TÜRKİYE ARTIK NORMALLEŞİYOR

Bozdağ, ayrıca 30 Ağustos resepsiyonunun Köşk'te kutlanacak olmasıyla ilgili sorulan soruyu da şöyle cevapladı:

"Bu Türkiye demokrasisini, hukuk devletini güçlendiriyor. Öyle yoluna devam ediyor. Bu normalleşmenin, sivilleşmenin, Türkiye'de onurlu anlamda bir değişmenin bir adımıdır.
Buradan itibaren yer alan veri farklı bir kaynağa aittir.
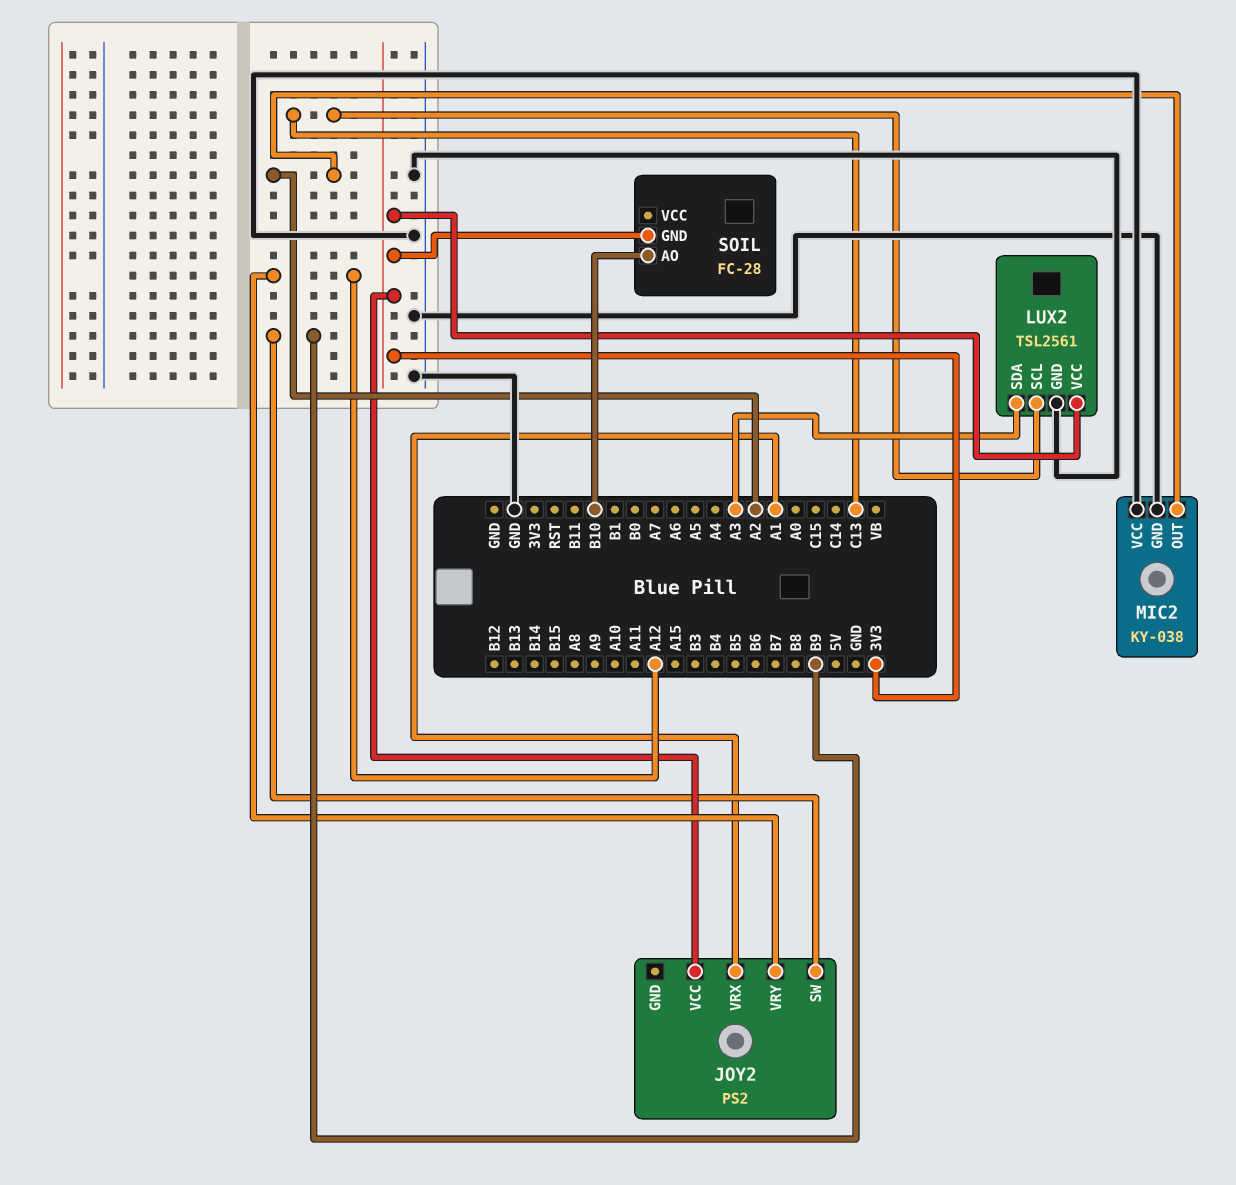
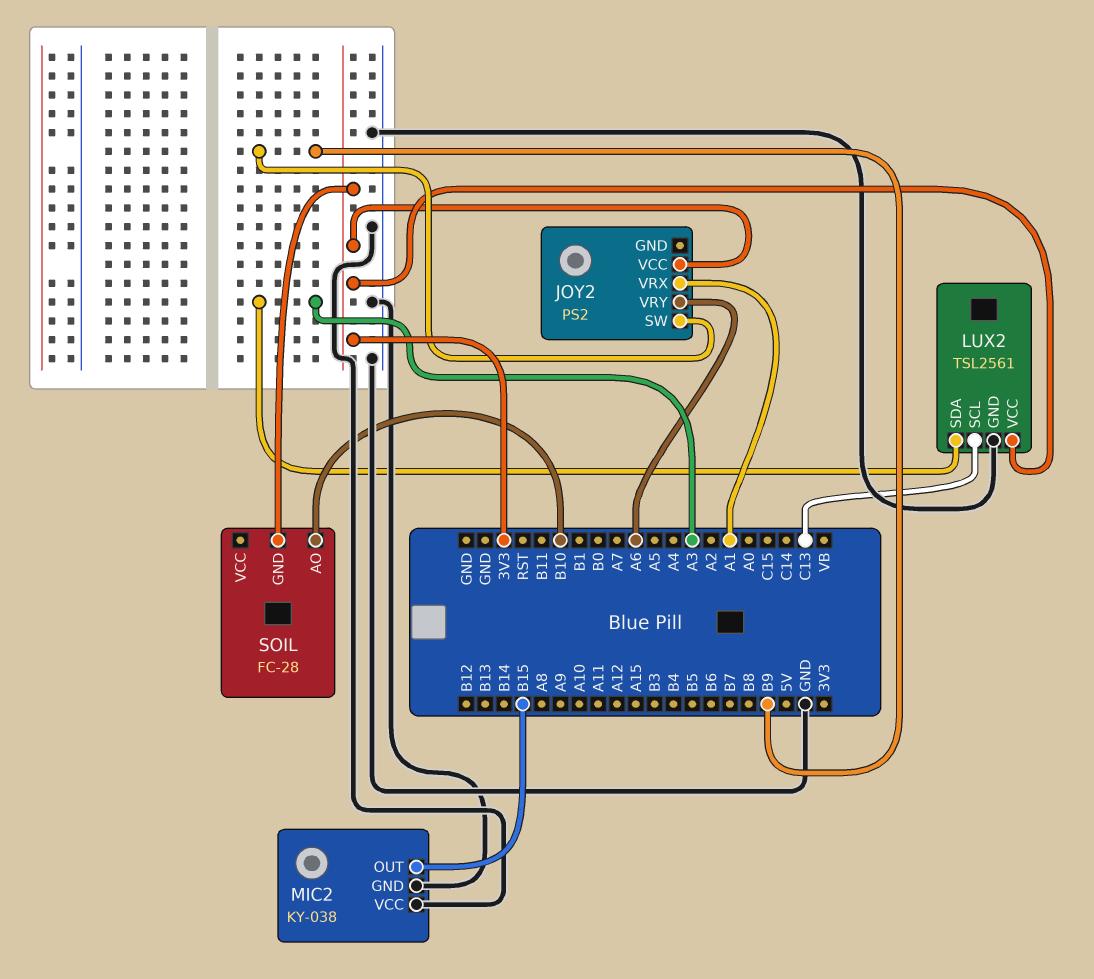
JOY2 pin VRY: A12 -> A6
MIC2 pin OUT: A2 -> B15

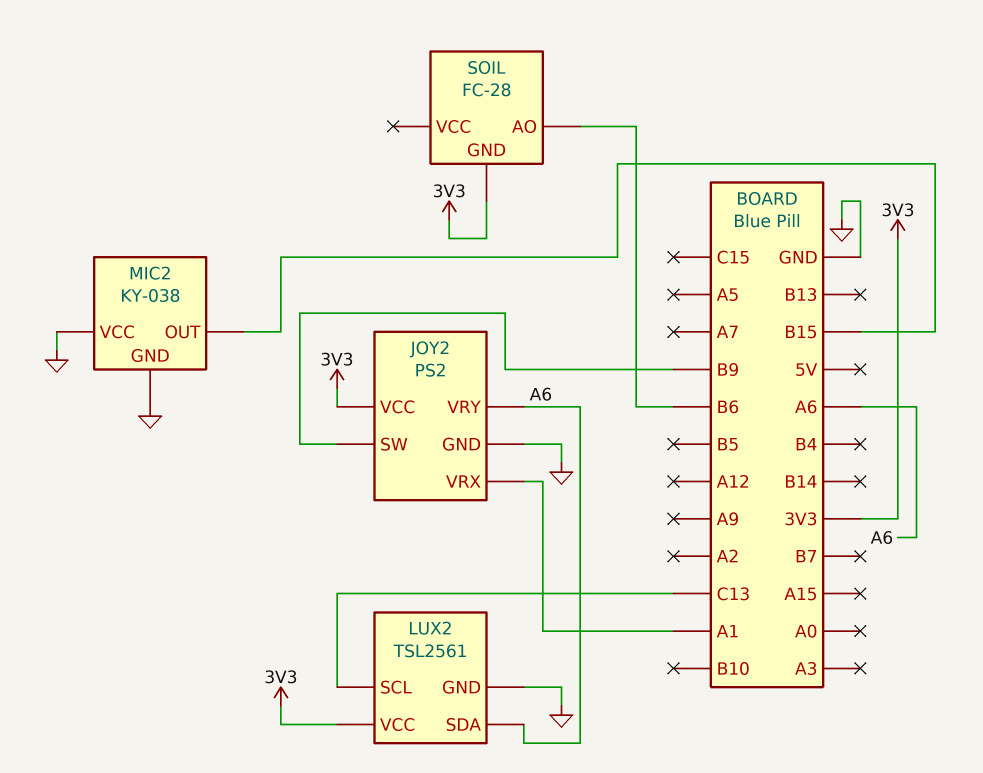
JOY2 pin GND: none -> GND
LUX2 pin SDA: A3 -> A6
SOIL pin AO: B10 -> B6

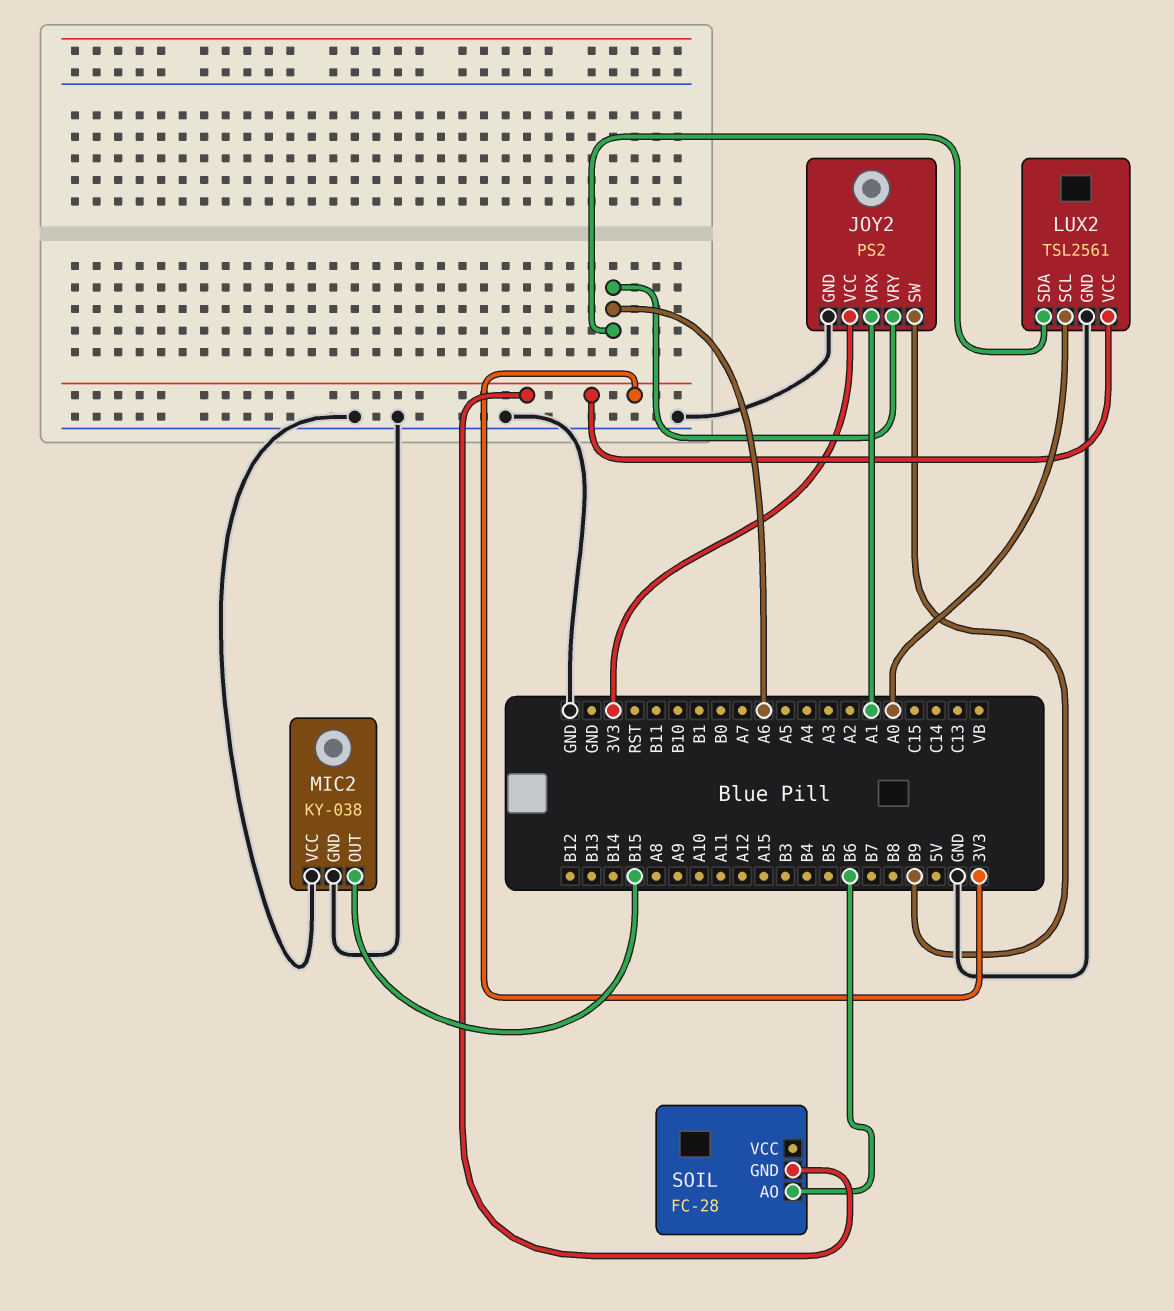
LUX2 pin SCL: C13 -> A0

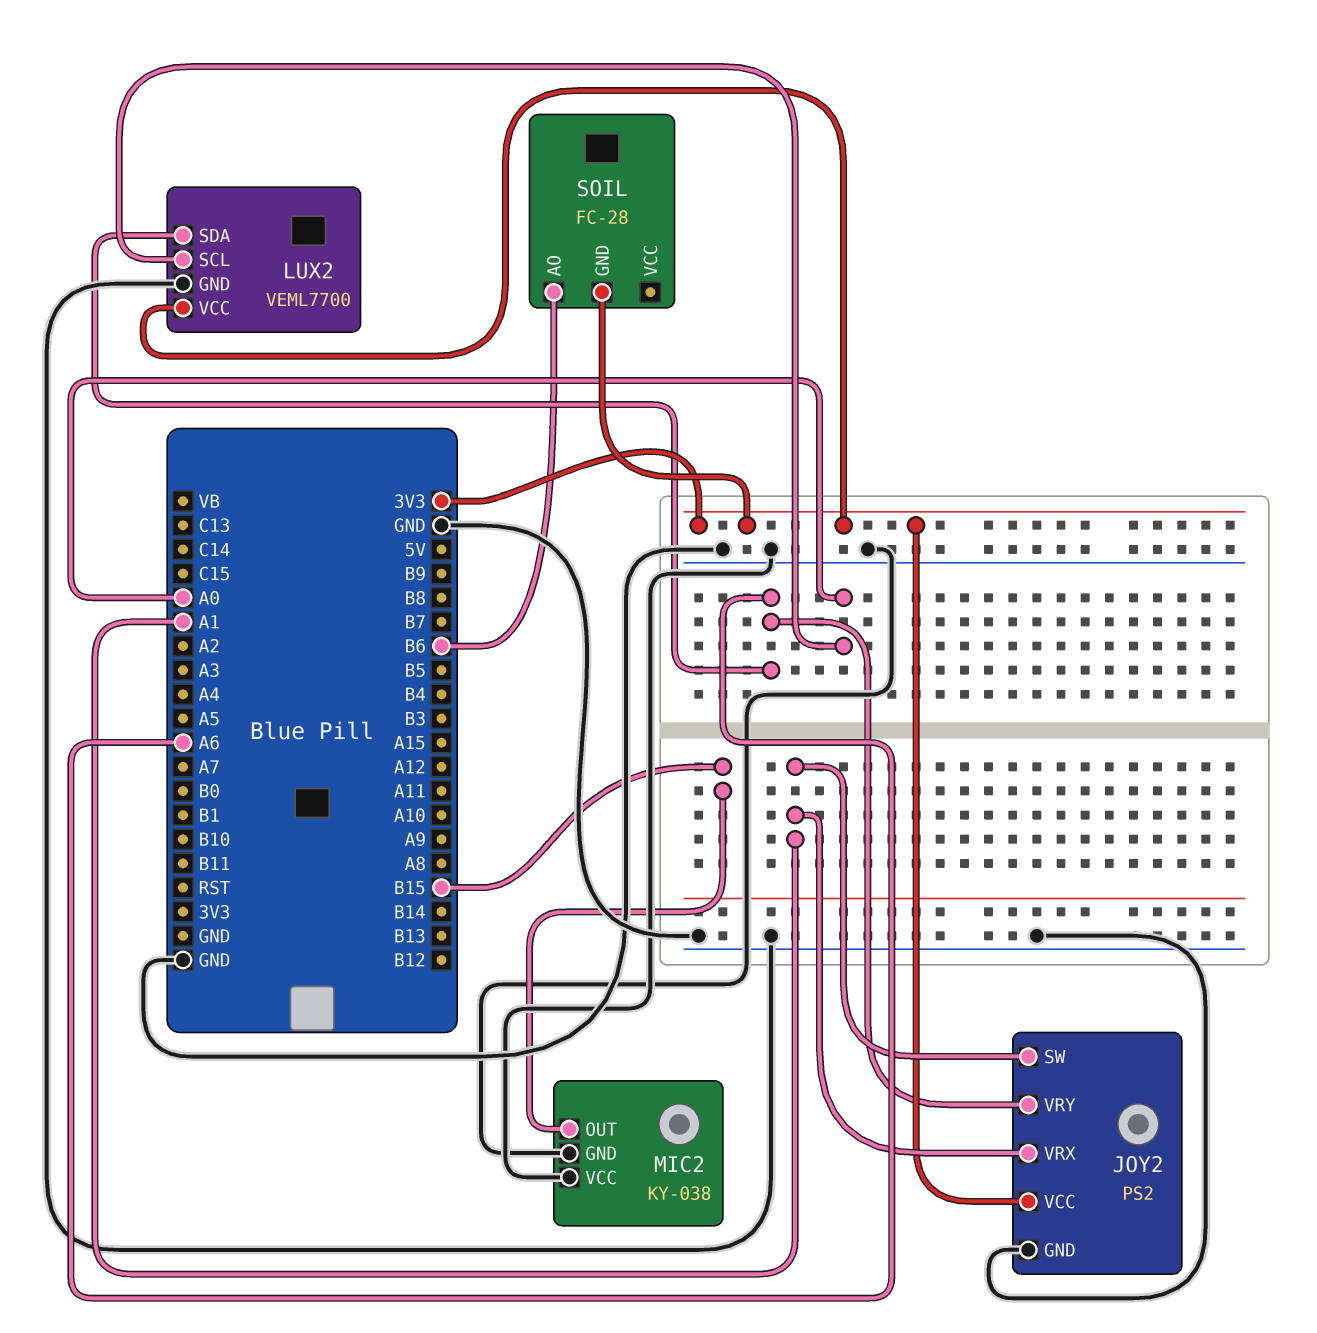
JOY2 pin SW: B9 -> A1
LUX2: TSL2561 -> VEML7700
Daha önce YAŞ'ta oturma düzeni vardı, MGK'da ayrı oturma düzeni vardı. Bayramlarda farklı bir şey vardı. İşte 23 Nisan gibi bazı resepsiyonlarda eşsiz davetiyeler vardı. Baktığınızda bunların hepsi artık tarihe kavuştu. Bütün bunları ortadan kaldıran adımlar Türkiye'nin demokrasisini, hukuk devletini, milli iradeyi güçlendiren adımlardır. Esasında bu normal bir iştir, normal bir işin sorulabilir olması da Türkiye'de yaşanan anormalliğin ne kadar içselleştirildiğini gösteriyor. Umarım artık böyle sorular da Türkiye'de sorulmaz çünkü artık Türkiye normalleşiyor."